#### Assignment
Reproduce the data exactly as given, except for any images.

#### Records for the task
● ● ● ● ●

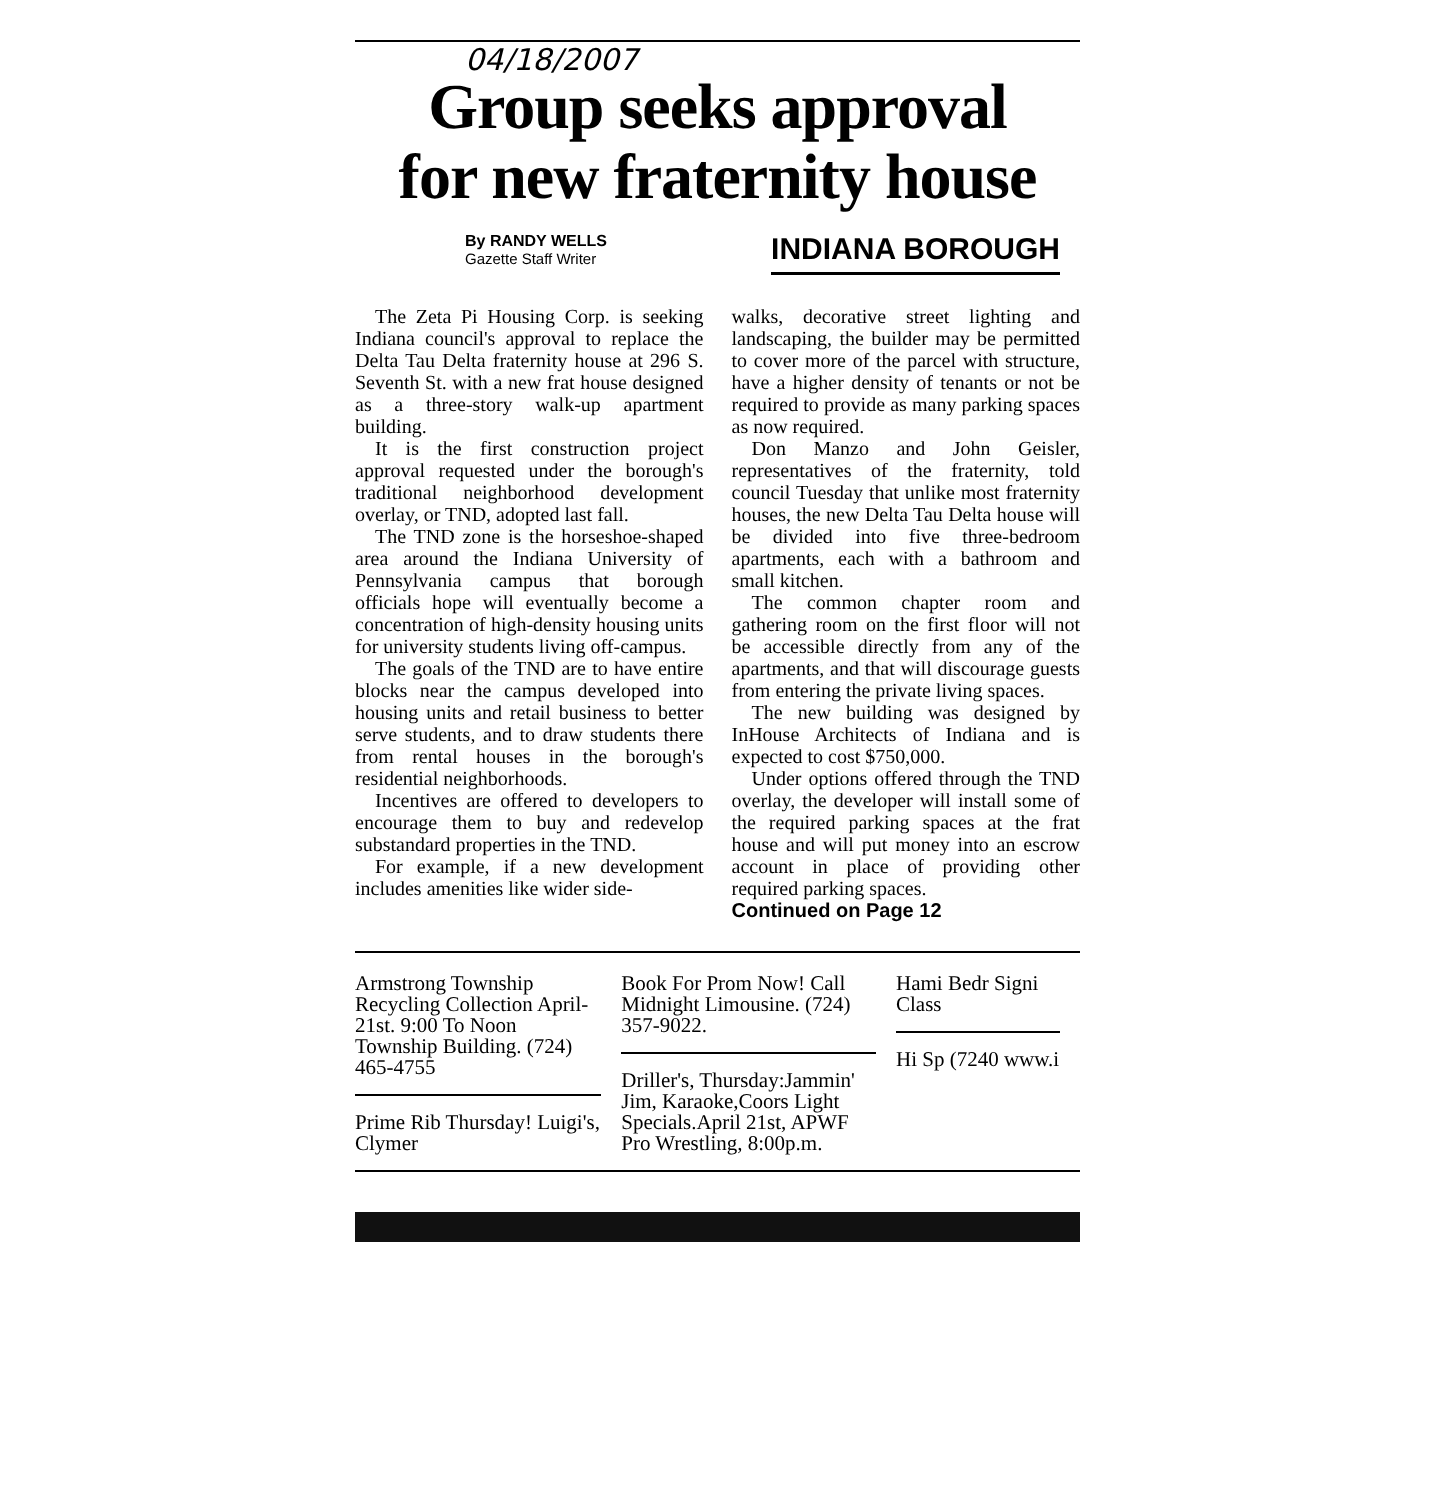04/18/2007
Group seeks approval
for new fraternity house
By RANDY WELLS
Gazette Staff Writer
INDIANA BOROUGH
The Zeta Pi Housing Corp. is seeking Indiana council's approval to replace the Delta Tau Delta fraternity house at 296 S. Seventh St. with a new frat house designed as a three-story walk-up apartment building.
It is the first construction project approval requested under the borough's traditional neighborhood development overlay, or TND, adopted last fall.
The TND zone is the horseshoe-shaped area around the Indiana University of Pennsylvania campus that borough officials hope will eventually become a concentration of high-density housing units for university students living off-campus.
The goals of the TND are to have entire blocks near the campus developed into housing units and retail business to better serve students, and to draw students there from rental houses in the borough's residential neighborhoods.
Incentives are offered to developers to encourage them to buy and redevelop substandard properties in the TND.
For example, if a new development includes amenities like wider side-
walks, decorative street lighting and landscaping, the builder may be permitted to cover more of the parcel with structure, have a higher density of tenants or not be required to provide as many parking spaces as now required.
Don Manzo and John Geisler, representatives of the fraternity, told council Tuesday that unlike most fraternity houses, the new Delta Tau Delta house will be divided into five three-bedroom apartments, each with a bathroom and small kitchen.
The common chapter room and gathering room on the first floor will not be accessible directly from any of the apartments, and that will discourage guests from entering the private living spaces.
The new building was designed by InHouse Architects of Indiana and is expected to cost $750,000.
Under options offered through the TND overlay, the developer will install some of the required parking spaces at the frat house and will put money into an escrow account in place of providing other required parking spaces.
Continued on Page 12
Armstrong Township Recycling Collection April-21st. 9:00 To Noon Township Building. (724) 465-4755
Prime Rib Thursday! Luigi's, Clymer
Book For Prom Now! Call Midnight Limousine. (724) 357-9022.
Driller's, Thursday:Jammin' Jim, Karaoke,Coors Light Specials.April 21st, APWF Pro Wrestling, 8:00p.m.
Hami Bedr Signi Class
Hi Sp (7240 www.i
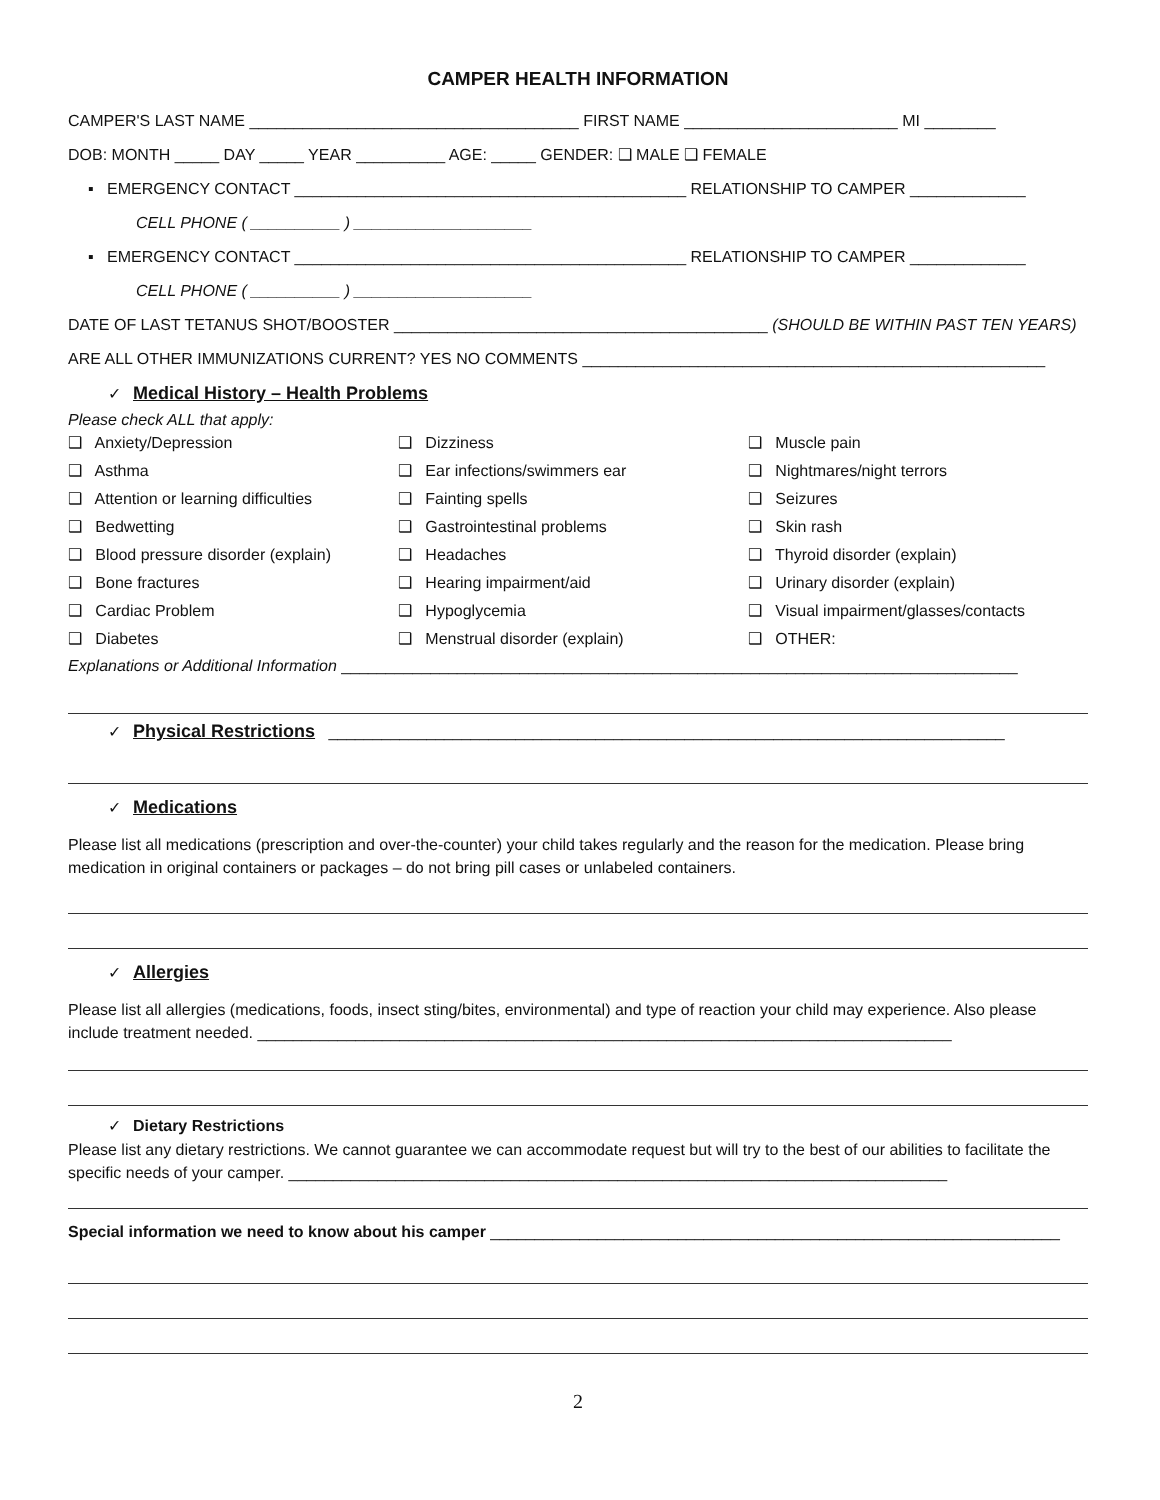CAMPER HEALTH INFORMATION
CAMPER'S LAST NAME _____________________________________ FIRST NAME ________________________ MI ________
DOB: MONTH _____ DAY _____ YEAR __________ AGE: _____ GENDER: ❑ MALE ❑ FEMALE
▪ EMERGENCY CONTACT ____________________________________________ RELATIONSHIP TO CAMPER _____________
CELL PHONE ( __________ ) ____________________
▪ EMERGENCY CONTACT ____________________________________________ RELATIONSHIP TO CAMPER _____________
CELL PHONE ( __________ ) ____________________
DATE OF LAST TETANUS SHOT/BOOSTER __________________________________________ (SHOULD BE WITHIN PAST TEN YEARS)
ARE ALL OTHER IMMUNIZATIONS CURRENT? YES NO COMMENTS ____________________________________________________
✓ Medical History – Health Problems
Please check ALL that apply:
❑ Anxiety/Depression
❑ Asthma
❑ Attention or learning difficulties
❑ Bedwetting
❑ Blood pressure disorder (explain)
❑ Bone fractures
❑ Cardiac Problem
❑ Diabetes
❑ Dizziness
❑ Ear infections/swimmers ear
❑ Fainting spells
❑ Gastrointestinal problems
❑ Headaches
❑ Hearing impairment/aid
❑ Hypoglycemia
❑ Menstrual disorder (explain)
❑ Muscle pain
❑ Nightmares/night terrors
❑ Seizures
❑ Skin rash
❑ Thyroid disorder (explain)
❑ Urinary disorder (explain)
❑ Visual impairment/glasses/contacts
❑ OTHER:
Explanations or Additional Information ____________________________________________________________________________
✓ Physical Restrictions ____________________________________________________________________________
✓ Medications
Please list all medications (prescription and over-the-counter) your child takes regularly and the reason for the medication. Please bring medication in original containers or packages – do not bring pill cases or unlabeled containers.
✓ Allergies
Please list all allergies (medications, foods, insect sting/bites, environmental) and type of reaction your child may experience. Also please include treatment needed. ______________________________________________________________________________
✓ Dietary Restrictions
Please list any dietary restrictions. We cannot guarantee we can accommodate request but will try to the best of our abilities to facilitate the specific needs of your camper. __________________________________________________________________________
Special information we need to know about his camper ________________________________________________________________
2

● ● ● ● ●

#### Result below
04/18/2007
Group seeks approval
for new fraternity house
By RANDY WELLS
Gazette Staff Writer
INDIANA BOROUGH
The Zeta Pi Housing Corp. is seeking Indiana council's approval to replace the Delta Tau Delta fraternity house at 296 S. Seventh St. with a new frat house designed as a three-story walk-up apartment building.
It is the first construction project approval requested under the borough's traditional neighborhood development overlay, or TND, adopted last fall.
The TND zone is the horseshoe-shaped area around the Indiana University of Pennsylvania campus that borough officials hope will eventually become a concentration of high-density housing units for university students living off-campus.
The goals of the TND are to have entire blocks near the campus developed into housing units and retail business to better serve students, and to draw students there from rental houses in the borough's residential neighborhoods.
Incentives are offered to developers to encourage them to buy and redevelop substandard properties in the TND.
For example, if a new development includes amenities like wider side-
walks, decorative street lighting and landscaping, the builder may be permitted to cover more of the parcel with structure, have a higher density of tenants or not be required to provide as many parking spaces as now required.
Don Manzo and John Geisler, representatives of the fraternity, told council Tuesday that unlike most fraternity houses, the new Delta Tau Delta house will be divided into five three-bedroom apartments, each with a bathroom and small kitchen.
The common chapter room and gathering room on the first floor will not be accessible directly from any of the apartments, and that will discourage guests from entering the private living spaces.
The new building was designed by InHouse Architects of Indiana and is expected to cost $750,000.
Under options offered through the TND overlay, the developer will install some of the required parking spaces at the frat house and will put money into an escrow account in place of providing other required parking spaces.
Continued on Page 12
Armstrong Township Recycling Collection April-21st. 9:00 To Noon Township Building. (724) 465-4755
Prime Rib Thursday! Luigi's, Clymer
Book For Prom Now! Call Midnight Limousine. (724) 357-9022.
Driller's, Thursday:Jammin' Jim, Karaoke,Coors Light Specials.April 21st, APWF Pro Wrestling, 8:00p.m.
Hami Bedr Signi Class
Hi Sp (7240 www.i
CAMPER HEALTH INFORMATION
CAMPER'S LAST NAME _____________________________________ FIRST NAME ________________________ MI ________
DOB: MONTH _____ DAY _____ YEAR __________ AGE: _____ GENDER: ❑ MALE ❑ FEMALE
▪ EMERGENCY CONTACT ____________________________________________ RELATIONSHIP TO CAMPER _____________
CELL PHONE ( __________ ) ____________________
▪ EMERGENCY CONTACT ____________________________________________ RELATIONSHIP TO CAMPER _____________
CELL PHONE ( __________ ) ____________________
DATE OF LAST TETANUS SHOT/BOOSTER __________________________________________ (SHOULD BE WITHIN PAST TEN YEARS)
ARE ALL OTHER IMMUNIZATIONS CURRENT? YES NO COMMENTS ____________________________________________________
✓ Medical History – Health Problems
Please check ALL that apply:
❑ Anxiety/Depression
❑ Asthma
❑ Attention or learning difficulties
❑ Bedwetting
❑ Blood pressure disorder (explain)
❑ Bone fractures
❑ Cardiac Problem
❑ Diabetes
❑ Dizziness
❑ Ear infections/swimmers ear
❑ Fainting spells
❑ Gastrointestinal problems
❑ Headaches
❑ Hearing impairment/aid
❑ Hypoglycemia
❑ Menstrual disorder (explain)
❑ Muscle pain
❑ Nightmares/night terrors
❑ Seizures
❑ Skin rash
❑ Thyroid disorder (explain)
❑ Urinary disorder (explain)
❑ Visual impairment/glasses/contacts
❑ OTHER:
Explanations or Additional Information ____________________________________________________________________________
✓ Physical Restrictions ____________________________________________________________________________
✓ Medications
Please list all medications (prescription and over-the-counter) your child takes regularly and the reason for the medication. Please bring medication in original containers or packages – do not bring pill cases or unlabeled containers.
✓ Allergies
Please list all allergies (medications, foods, insect sting/bites, environmental) and type of reaction your child may experience. Also please include treatment needed. ______________________________________________________________________________
✓ Dietary Restrictions
Please list any dietary restrictions. We cannot guarantee we can accommodate request but will try to the best of our abilities to facilitate the specific needs of your camper. __________________________________________________________________________
Special information we need to know about his camper ________________________________________________________________
2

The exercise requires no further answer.